-- Request --
Please reproduce all the source text in the data below word for word, leaving the pictures out of your answer.

====================

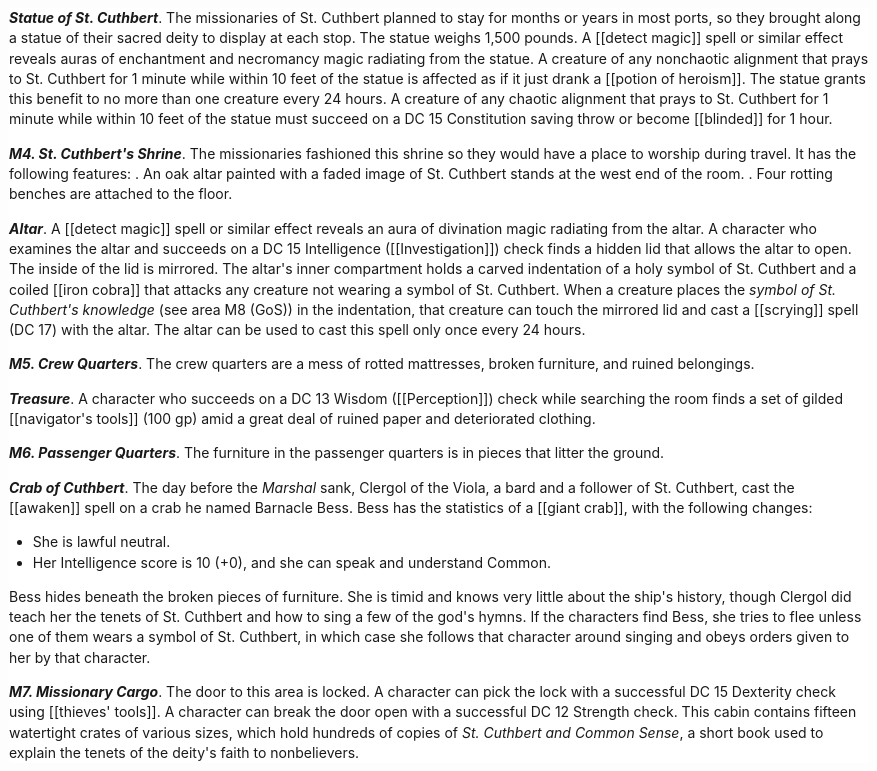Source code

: 
**_Statue of St. Cuthbert_**. The missionaries of St. Cuthbert planned to stay for months or years in most ports, so they brought along a statue of their sacred deity to display at each stop. The statue weighs 1,500 pounds.
A [[detect magic]] spell or similar effect reveals auras of enchantment and necromancy magic radiating from the statue. A creature of any nonchaotic alignment that prays to St. Cuthbert for 1 minute while within 10 feet of the statue is affected as if it just drank a [[potion of heroism]]. The statue grants this benefit to no more than one creature every 24 hours.
A creature of any chaotic alignment that prays to St. Cuthbert for 1 minute while within 10 feet of the statue must succeed on a DC 15 Constitution saving throw or become [[blinded]] for 1 hour.



**_M4. St. Cuthbert's Shrine_**. The missionaries fashioned this shrine so they would have a place to worship during travel. It has the following features:
. An oak altar painted with a faded image of St. Cuthbert stands at the west end of the room.
. Four rotting benches are attached to the floor.

**_Altar_**. A [[detect magic]] spell or similar effect reveals an aura of divination magic radiating from the altar. A character who examines the altar and succeeds on a DC 15 Intelligence ([[Investigation]]) check finds a hidden lid that allows the altar to open. The inside of the lid is mirrored. The altar's inner compartment holds a carved indentation of a holy symbol of St. Cuthbert and a coiled [[iron cobra]] that attacks any creature not wearing a symbol of St. Cuthbert.
When a creature places the _symbol of St. Cuthbert's knowledge_ (see area M8 (GoS)) in the indentation, that creature can touch the mirrored lid and cast a [[scrying]] spell (DC 17) with the altar. The altar can be used to cast this spell only once every 24 hours.



**_M5. Crew Quarters_**. The crew quarters are a mess of rotted mattresses, broken furniture, and ruined belongings.

**_Treasure_**. A character who succeeds on a DC 13 Wisdom ([[Perception]]) check while searching the room finds a set of gilded [[navigator's tools]] (100 gp) amid a great deal of ruined paper and deteriorated clothing.



**_M6. Passenger Quarters_**. The furniture in the passenger quarters is in pieces that litter the ground.

**_Crab of Cuthbert_**. The day before the _Marshal_ sank, Clergol of the Viola, a bard and a follower of St. Cuthbert, cast the [[awaken]] spell on a crab he named Barnacle Bess. Bess has the statistics of a [[giant crab]], with the following changes:

- She is lawful neutral.
- Her Intelligence score is 10 (+0), and she can speak and understand Common.


Bess hides beneath the broken pieces of furniture. She is timid and knows very little about the ship's history, though Clergol did teach her the tenets of St. Cuthbert and how to sing a few of the god's hymns. If the characters find Bess, she tries to flee unless one of them wears a symbol of St. Cuthbert, in which case she follows that character around singing and obeys orders given to her by that character.



**_M7. Missionary Cargo_**. The door to this area is locked. A character can pick the lock with a successful DC 15 Dexterity check using [[thieves' tools]]. A character can break the door open with a successful DC 12 Strength check.
This cabin contains fifteen watertight crates of various sizes, which hold hundreds of copies of _St. Cuthbert and Common Sense_, a short book used to explain the tenets of the deity's faith to nonbelievers.
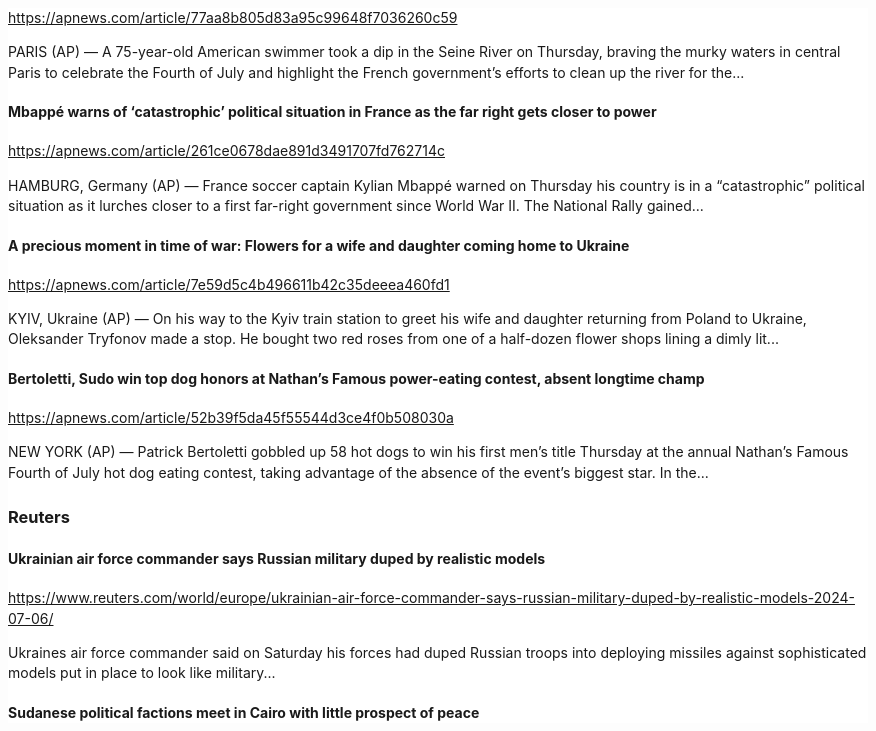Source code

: <span style="color: blue!80!green"><https://apnews.com/article/77aa8b805d83a95c99648f7036260c59></span>

PARIS (AP) — A 75-year-old American swimmer took a dip in the Seine
River on Thursday, braving the murky waters in central Paris to
celebrate the Fourth of July and highlight the French government’s
efforts to clean up the river for the...

#### Mbappé warns of ‘catastrophic’ political situation in France as the far right gets closer to power

<span style="color: blue!80!green"><https://apnews.com/article/261ce0678dae891d3491707fd762714c></span>

HAMBURG, Germany (AP) — France soccer captain Kylian Mbappé warned on
Thursday his country is in a “catastrophic” political situation as it
lurches closer to a first far-right government since World War II. The
National Rally gained...

#### A precious moment in time of war: Flowers for a wife and daughter coming home to Ukraine

<span style="color: blue!80!green"><https://apnews.com/article/7e59d5c4b496611b42c35deeea460fd1></span>

KYIV, Ukraine (AP) — On his way to the Kyiv train station to greet his
wife and daughter returning from Poland to Ukraine, Oleksander Tryfonov
made a stop. He bought two red roses from one of a half-dozen flower
shops lining a dimly lit...

#### Bertoletti, Sudo win top dog honors at Nathan’s Famous power-eating contest, absent longtime champ

<span style="color: blue!80!green"><https://apnews.com/article/52b39f5da45f55544d3ce4f0b508030a></span>

NEW YORK (AP) — Patrick Bertoletti gobbled up 58 hot dogs to win his
first men’s title Thursday at the annual Nathan’s Famous Fourth of July
hot dog eating contest, taking advantage of the absence of the event’s
biggest star. In the...

### Reuters

#### Ukrainian air force commander says Russian military duped by realistic models

<span style="color: blue!80!green"><https://www.reuters.com/world/europe/ukrainian-air-force-commander-says-russian-military-duped-by-realistic-models-2024-07-06/></span>

Ukraines air force commander said on Saturday his forces had duped
Russian troops into deploying missiles against sophisticated models put
in place to look like military...

#### Sudanese political factions meet in Cairo with little prospect of peace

====================

-- Response to the exercise --
Source code

: 
**_Statue of St. Cuthbert_**. The missionaries of St. Cuthbert planned to stay for months or years in most ports, so they brought along a statue of their sacred deity to display at each stop. The statue weighs 1,500 pounds.
A [[detect magic]] spell or similar effect reveals auras of enchantment and necromancy magic radiating from the statue. A creature of any nonchaotic alignment that prays to St. Cuthbert for 1 minute while within 10 feet of the statue is affected as if it just drank a [[potion of heroism]]. The statue grants this benefit to no more than one creature every 24 hours.
A creature of any chaotic alignment that prays to St. Cuthbert for 1 minute while within 10 feet of the statue must succeed on a DC 15 Constitution saving throw or become [[blinded]] for 1 hour.



**_M4. St. Cuthbert's Shrine_**. The missionaries fashioned this shrine so they would have a place to worship during travel. It has the following features:
. An oak altar painted with a faded image of St. Cuthbert stands at the west end of the room.
. Four rotting benches are attached to the floor.

**_Altar_**. A [[detect magic]] spell or similar effect reveals an aura of divination magic radiating from the altar. A character who examines the altar and succeeds on a DC 15 Intelligence ([[Investigation]]) check finds a hidden lid that allows the altar to open. The inside of the lid is mirrored. The altar's inner compartment holds a carved indentation of a holy symbol of St. Cuthbert and a coiled [[iron cobra]] that attacks any creature not wearing a symbol of St. Cuthbert.
When a creature places the _symbol of St. Cuthbert's knowledge_ (see area M8 (GoS)) in the indentation, that creature can touch the mirrored lid and cast a [[scrying]] spell (DC 17) with the altar. The altar can be used to cast this spell only once every 24 hours.



**_M5. Crew Quarters_**. The crew quarters are a mess of rotted mattresses, broken furniture, and ruined belongings.

**_Treasure_**. A character who succeeds on a DC 13 Wisdom ([[Perception]]) check while searching the room finds a set of gilded [[navigator's tools]] (100 gp) amid a great deal of ruined paper and deteriorated clothing.



**_M6. Passenger Quarters_**. The furniture in the passenger quarters is in pieces that litter the ground.

**_Crab of Cuthbert_**. The day before the _Marshal_ sank, Clergol of the Viola, a bard and a follower of St. Cuthbert, cast the [[awaken]] spell on a crab he named Barnacle Bess. Bess has the statistics of a [[giant crab]], with the following changes:

- She is lawful neutral.
- Her Intelligence score is 10 (+0), and she can speak and understand Common.


Bess hides beneath the broken pieces of furniture. She is timid and knows very little about the ship's history, though Clergol did teach her the tenets of St. Cuthbert and how to sing a few of the god's hymns. If the characters find Bess, she tries to flee unless one of them wears a symbol of St. Cuthbert, in which case she follows that character around singing and obeys orders given to her by that character.



**_M7. Missionary Cargo_**. The door to this area is locked. A character can pick the lock with a successful DC 15 Dexterity check using [[thieves' tools]]. A character can break the door open with a successful DC 12 Strength check.
This cabin contains fifteen watertight crates of various sizes, which hold hundreds of copies of _St. Cuthbert and Common Sense_, a short book used to explain the tenets of the deity's faith to nonbelievers.
Source code

: <span style="color: blue!80!green"><https://apnews.com/article/77aa8b805d83a95c99648f7036260c59></span>

PARIS (AP) — A 75-year-old American swimmer took a dip in the Seine
River on Thursday, braving the murky waters in central Paris to
celebrate the Fourth of July and highlight the French government’s
efforts to clean up the river for the...

#### Mbappé warns of ‘catastrophic’ political situation in France as the far right gets closer to power

<span style="color: blue!80!green"><https://apnews.com/article/261ce0678dae891d3491707fd762714c></span>

HAMBURG, Germany (AP) — France soccer captain Kylian Mbappé warned on
Thursday his country is in a “catastrophic” political situation as it
lurches closer to a first far-right government since World War II. The
National Rally gained...

#### A precious moment in time of war: Flowers for a wife and daughter coming home to Ukraine

<span style="color: blue!80!green"><https://apnews.com/article/7e59d5c4b496611b42c35deeea460fd1></span>

KYIV, Ukraine (AP) — On his way to the Kyiv train station to greet his
wife and daughter returning from Poland to Ukraine, Oleksander Tryfonov
made a stop. He bought two red roses from one of a half-dozen flower
shops lining a dimly lit...

#### Bertoletti, Sudo win top dog honors at Nathan’s Famous power-eating contest, absent longtime champ

<span style="color: blue!80!green"><https://apnews.com/article/52b39f5da45f55544d3ce4f0b508030a></span>

NEW YORK (AP) — Patrick Bertoletti gobbled up 58 hot dogs to win his
first men’s title Thursday at the annual Nathan’s Famous Fourth of July
hot dog eating contest, taking advantage of the absence of the event’s
biggest star. In the...

### Reuters

#### Ukrainian air force commander says Russian military duped by realistic models

<span style="color: blue!80!green"><https://www.reuters.com/world/europe/ukrainian-air-force-commander-says-russian-military-duped-by-realistic-models-2024-07-06/></span>

Ukraines air force commander said on Saturday his forces had duped
Russian troops into deploying missiles against sophisticated models put
in place to look like military...

#### Sudanese political factions meet in Cairo with little prospect of peace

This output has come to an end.